The Solaris 10 operating system and ZFS filesystem was tested as an alternative solution and used as is with no additional flag. Due to its guaranteed data integrity, application data was found 100% correct after a stringent series of (20) crash tests. The application performance increased by 10% with ZFS compared to VxFS. In addition, the application's cold recovery process, which is started after a power failure, was taking only 15 seconds on ZFS when all C-ISAM database files have been checked. Finally, it was demonstrated that the ZFS built-in snapshot mechanism could be used to implement a Point-in-Time solution eliminating the need of expensive storage with snapshot capabilities.

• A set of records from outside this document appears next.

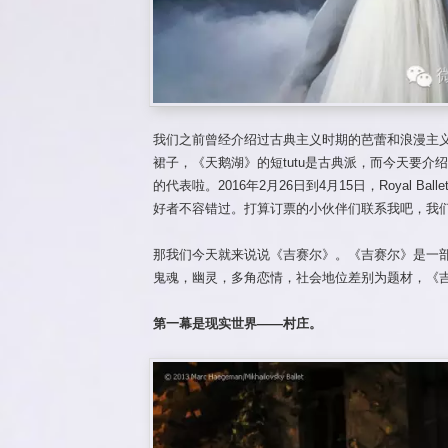
我们之前曾经介绍过古典主义时期的芭蕾和浪漫主
裙子，《天鹅湖》的短tutu是古典派，而今天要介绍
的代表啦。2016年2月26日到4月15日，Royal 
好者不容错过。打算订票的小伙伴们联系我吧，我
那我们今天就来说说《吉赛尔》。《吉赛尔》是一
鬼魂，幽灵，多角恋情，社会地位差别为题材，《
第一幕是现实世界——村庄。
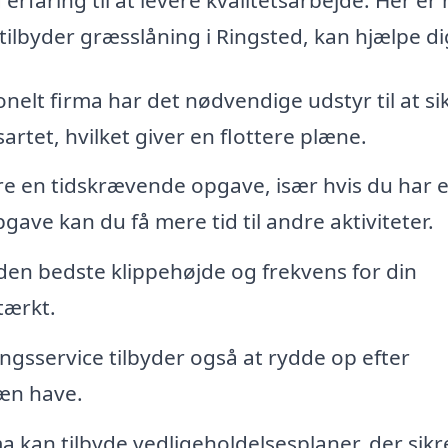
ilbyder græsslåning i Ringsted, kan hjælpe di
nelt firma har det nødvendige udstyr til at sik
sartet, hvilket giver en flottere plæne.
e en tidskrævende opgave, især hvis du har 
ave kan du få mere tid til andre aktiviteter.
 den bedste klippehøjde og frekvens for din
tærkt.
sservice tilbyder også at rydde op efter
pæn have.
a kan tilbyde vedligeholdelsesplaner, der sikre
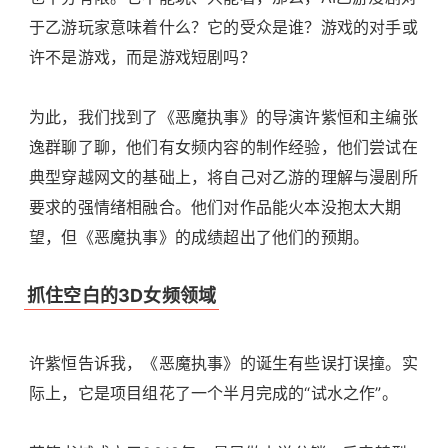
于乙游玩家意味着什么？它的受众是谁？游戏的对手或
许不是游戏，而是游戏短剧吗？
为此，我们找到了《恶魔执事》的导演许紫恒和主编张
逸群聊了聊，他们有女频内容的制作经验，他们尝试在
典型穿越网文的基础上，将自己对乙游的理解与漫剧所
要求的强情绪相融合。他们对作品能火本没抱太大期
望，但《恶魔执事》的成绩超出了他们的预期。
抓住空白的3D女频领域
许紫恒告诉我，《恶魔执事》的诞生有些误打误撞。实
际上，它是项目组花了一个半月完成的“试水之作”。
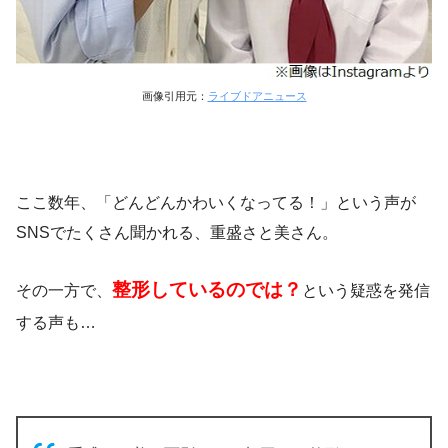
画像引用元：
ライブドアニュース
ここ数年、「どんどんかわいくなってる！」という声が
SNSでたくさん聞かれる、重盛さと美さん。
整形しているのでは？
その一方で、
という疑惑を発信
する声も…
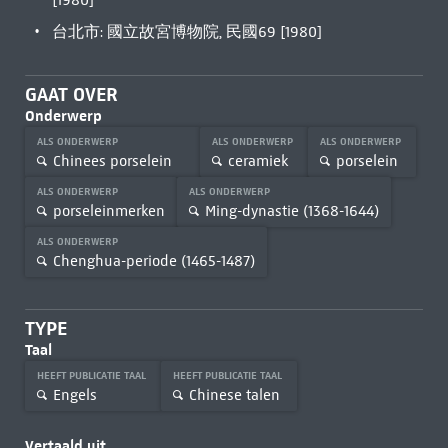
[1980]
台北市: 國立故宮博物院, 民國69 [1980]
GAAT OVER
Onderwerp
ALS ONDERWERP
ALS ONDERWERP
ALS ONDERWERP
Chinees porselein
ceramiek
porselein
ALS ONDERWERP
ALS ONDERWERP
porseleinmerken
Ming-dynastie (1368-1644)
ALS ONDERWERP
Chenghua-periode (1465-1487)
TYPE
Taal
HEEFT PUBLICATIE TAAL
HEEFT PUBLICATIE TAAL
Engels
Chinese talen
Vertaald uit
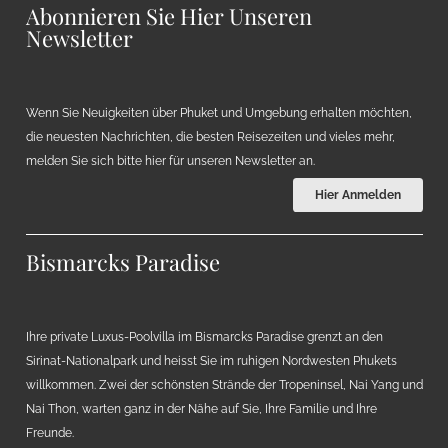
Abonnieren Sie Hier Unseren
Newsletter
Wenn Sie Neuigkeiten über Phuket und Umgebung erhalten möchten,
die neuesten Nachrichten, die besten Reisezeiten und vieles mehr,
melden Sie sich bitte hier für unseren Newsletter an.
Hier Anmelden
Bismarcks Paradise
Ihre private Luxus-Poolvilla im Bismarcks Paradise grenzt an den
Sirinat-Nationalpark und heisst Sie im ruhigen Nordwesten Phukets
willkommen. Zwei der schönsten Strände der Tropeninsel, Nai Yang und
Nai Thon, warten ganz in der Nähe auf Sie, Ihre Familie und Ihre
Freunde.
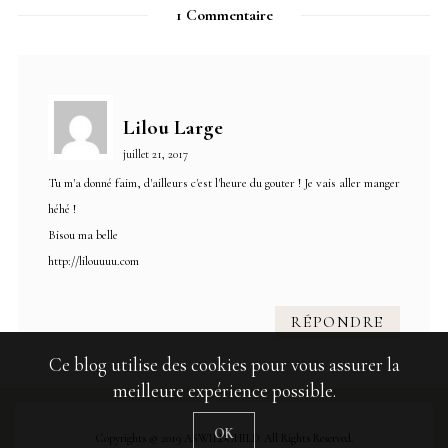
1 Commentaire
Lilou Large
juillet 21, 2017
Tu m'a donné faim, d'ailleurs c'est l'heure du gouter ! Je vais aller manger
héhé !
Bisou ma belle
http://lilouuuu.com
RÉPONDRE
Ce blog utilise des cookies pour vous assurer la
meilleure expérience possible.
OK
Copyrights © 2019 ASWILDCHILD. All Rights Reserved.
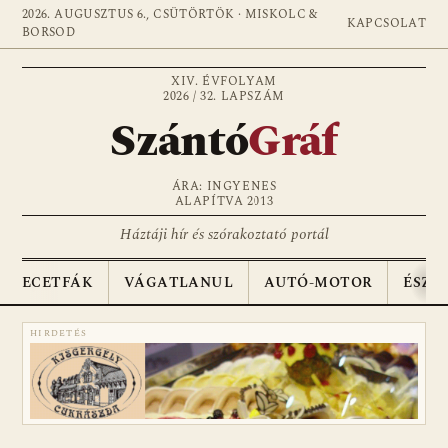
2026. AUGUSZTUS 6., CSÜTÖRTÖK · MISKOLC &
KAPCSOLAT
BORSOD
XIV. ÉVFOLYAM
2026 / 32. LAPSZÁM
Szántó
Gráf
ÁRA: INGYENES
ALAPÍTVA 2013
Háztáji hír és szórakoztató portál
ECETFÁK
VÁGATLANUL
AUTÓ-MOTOR
ÉSZA
HIRDETÉS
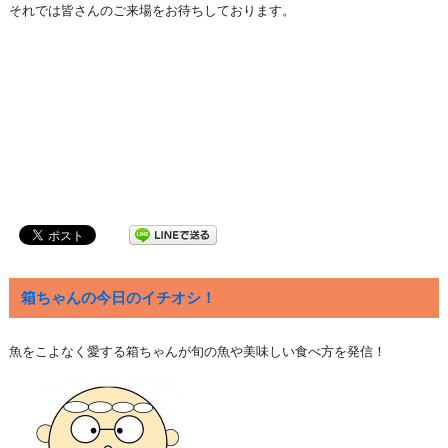
それでは皆さんのご来場をお待ちしております。
箱ちゃんの今日のイチオシ！
魚をこよなく愛する箱ちゃんが旬の魚や美味しい食べ方を発信！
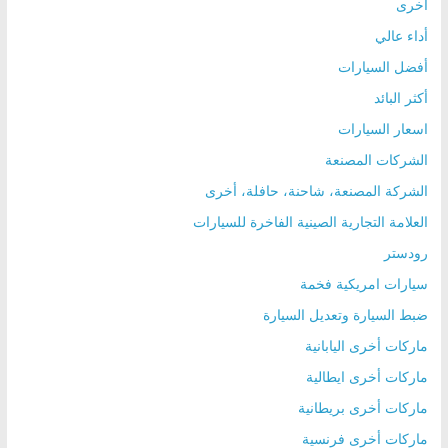
أخرى
أداء عالي
أفضل السيارات
أكثر البائد
اسعار السيارات
الشركات المصنعة
الشركة المصنعة، شاحنة، حافلة، أخرى
العلامة التجارية الصينية الفاخرة للسيارات
رودستر
سيارات امريكية فخمة
ضبط السيارة وتعديل السيارة
ماركات أخرى اليابانية
ماركات أخرى ايطالية
ماركات أخرى بريطانية
ماركات أخرى فرنسية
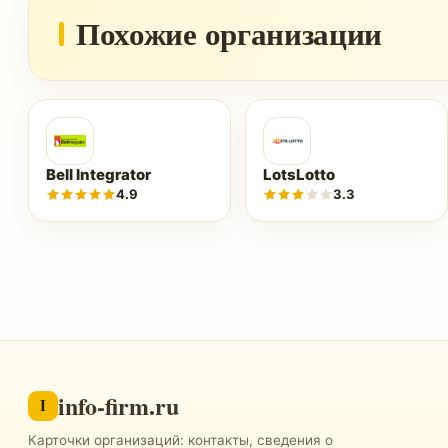
Похожие организации
Bell Integrator
LotsLotto
4.9
3.3
info-firm.ru
I
Карточки организаций: контакты, сведения о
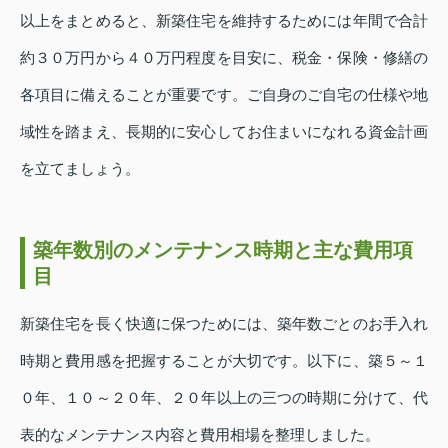
以上をまとめると、新築住宅を維持するためには年間で合計
約３０万円から４０万円程度を目安に、税金・保険・修繕の
各項目に備えることが重要です。ご自身のご自宅の仕様や地
域性を踏まえ、長期的に安心してお住まいになれる資金計画
を立てましょう。
築年数別のメンテナンス時期と主な費用項
目
新築住宅を長く快適に保つためには、築年数ごとのお手入れ
時期と費用感を把握することが大切です。以下に、築５～１
０年、１０～２０年、２０年以上の三つの時期に分けて、代
表的なメンテナンス内容と費用相場を整理しました。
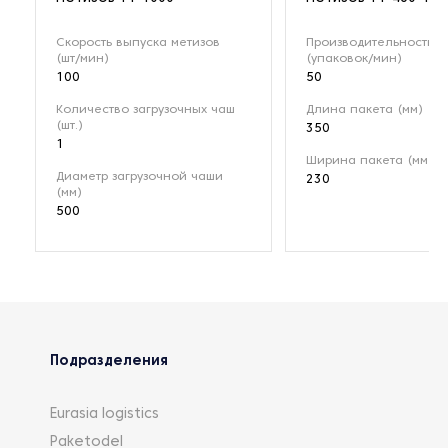
Скорость выпуска метизов
Производительность
(шт/мин)
(упаковок/мин)
100
50
Количество загрузочных чаш
Длина пакета (мм)
(шт.)
350
1
Ширина пакета (мм)
Диаметр загрузочной чаши
230
(мм)
500
Подразделения
Eurasia logistics
Paketodel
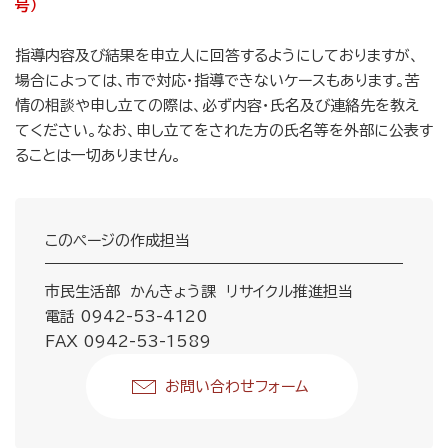
号）
指導内容及び結果を申立人に回答するようにしておりますが、
場合によっては、市で対応・指導できないケースもあります。苦
情の相談や申し立ての際は、必ず内容・氏名及び連絡先を教え
てください。なお、申し立てをされた方の氏名等を外部に公表す
ることは一切ありません。
このページの作成担当
市民生活部 かんきょう課 リサイクル推進担当
電話 0942-53-4120
FAX 0942-53-1589
お問い合わせフォーム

As a result of this joint engineering work, the ISV listed ZFS as the recommended filesystem to all its customers. Based on this recommendation, customers have migrated to Solaris 10, from earlier releases of Solaris on Sparc, or are planning to do it. Based on ZFS, which is an integral part of the (free) Solaris and OpenSolaris distributions, the ISV solution is more competitive, guaranteeing data integrity --equals higher availability-- and reducing cost of ownership --no VxFS license, no expensive storage-- while delivering full performance.